Com nova tarifa, sobretaxa total dos EUA a produtos do Brasil pode chegar a 37,5%
O Escritório do Representante de Comércio dos Estados Unidos (USTR, na sigla em inglês) anunciou nesta quinta-feira (23) um novo pacote de tarifas que impõe 12,5% de sobretaxa a produtos brasileiros. A medida se junta à alíquota adicional de 25% confirmada anteriormente.
Caso as tarifas se somem, o total de sobretaxa aplicada a produtos brasileiros será de 37,5%. Assim, se confirmar, o Brasil integrará o grupo de economias sujeitas às mais altas alíquotas de importação dos Estados Unidos.
Em entrevista a jornalistas, na quinta-feira (16), o ministro do Desenvolvimento, Indústria, Comércio e Serviços, Mário Elias Rosa, informou que o governo ainda não sabe se as sobretaxas serão cumulativas.
O titular da pasta disse também que a tarifa adicional de 25% afeta os setores de madeira, máquinas, equipamentos elétricos, móveis, mobiliário, produtos de cerâmica e açúcar. Segundo Rosa, corresponde a cerca de 18% das exportações brasileiras ou US$ 7,4 bilhões na balança comercial entre os dois países. O percentual tem como referência as vendas ao exterior de 2024.
A sobretaxa de 12,5% atinge os mesmos setores.
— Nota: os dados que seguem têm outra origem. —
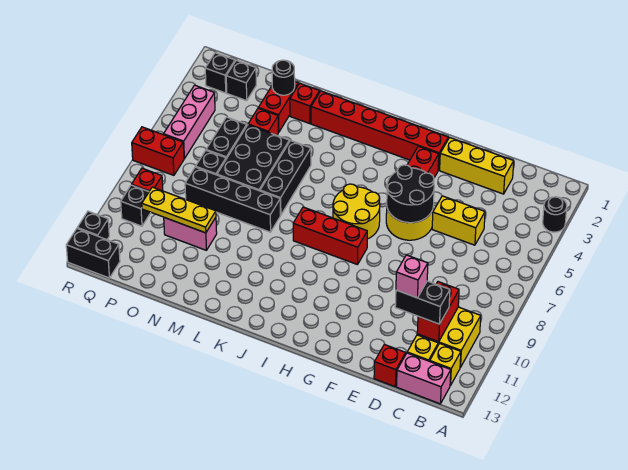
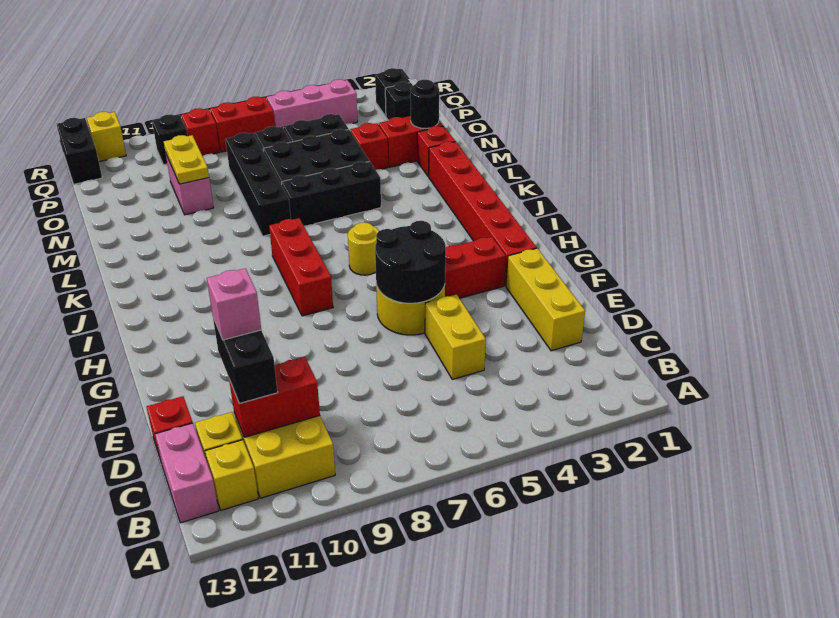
black 1x1 round brick [543,197,567,232] -> none
yellow 2x2 round brick [333,184,380,239] -> yellow 1x1 round brick [348,222,379,275]
yellow 1x3 plate [142,187,216,233] -> yellow 1x2 plate [164,135,209,184]
red 1x2 brick [132,127,184,175] -> red 1x2 brick turned to [210,97,275,152]
black 1x1 brick [77,211,109,240] -> yellow 1x1 brick [87,112,126,162]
Entre os isentos de ambas as alíquotas estão: café, carne bovina, aeronaves e peças da Embraer, medicamentos, computadores, veículos, autopeças, uma ampla variedade de alimentos, minérios e produtos industriais.
Governo acionará Lei da Reciprocidade
Em nota, o governo brasileiro rechaçou a medida dos Estados Unidos e comunicou que “iniciará imediatamente os trâmites” para “acionar os instrumentos da Lei da Reciprocidade”. O Palácio do Planalto disse que a decisão norte-americana não tem base legal para sustentar a sua “política comercial protecionista”.
Também foi informado que o Ministério do Trabalho e Emprego (MTE) forneceu “farta documentação” sobre a legislação brasileira e o trabalho das autoridades para “coibir importações de bens produzidos por trabalho forçado”.
Investigações do USTR
Sob a autoridade da Seção 301 da Lei de Comércio, que trata sobre práticas comerciais consideradas desleais pelos Estados Unidos, o USTR conduziu duas investigações que envolviam o Brasil. A tarifa adicional de 25% foi imposta depois de o escritório apurar só as práticas brasileiras em áreas como comércio digital, propriedade intelectual, combate à corrupção e desmatamento.
Em conversa por telefone com jornalistas, em 15 de julho, o chefe do USTR, Jamierson Greer, disse que a investigação concluiu que o Brasil adotou uma série de medidas consideradas injustas aos interesses norte-americanos.
O novo pacote de tarifas anunciado nesta quinta-feira foi resultado de uma apuração de 60 economias por supostas falhas no combate ao trabalho escravo. Em relatório sobre a investigação, o USTR afirmou que 54 nações investigadas não impuseram ou aplicaram medida para proibir a importação de mercadorias produzidas por meio de trabalho forçado.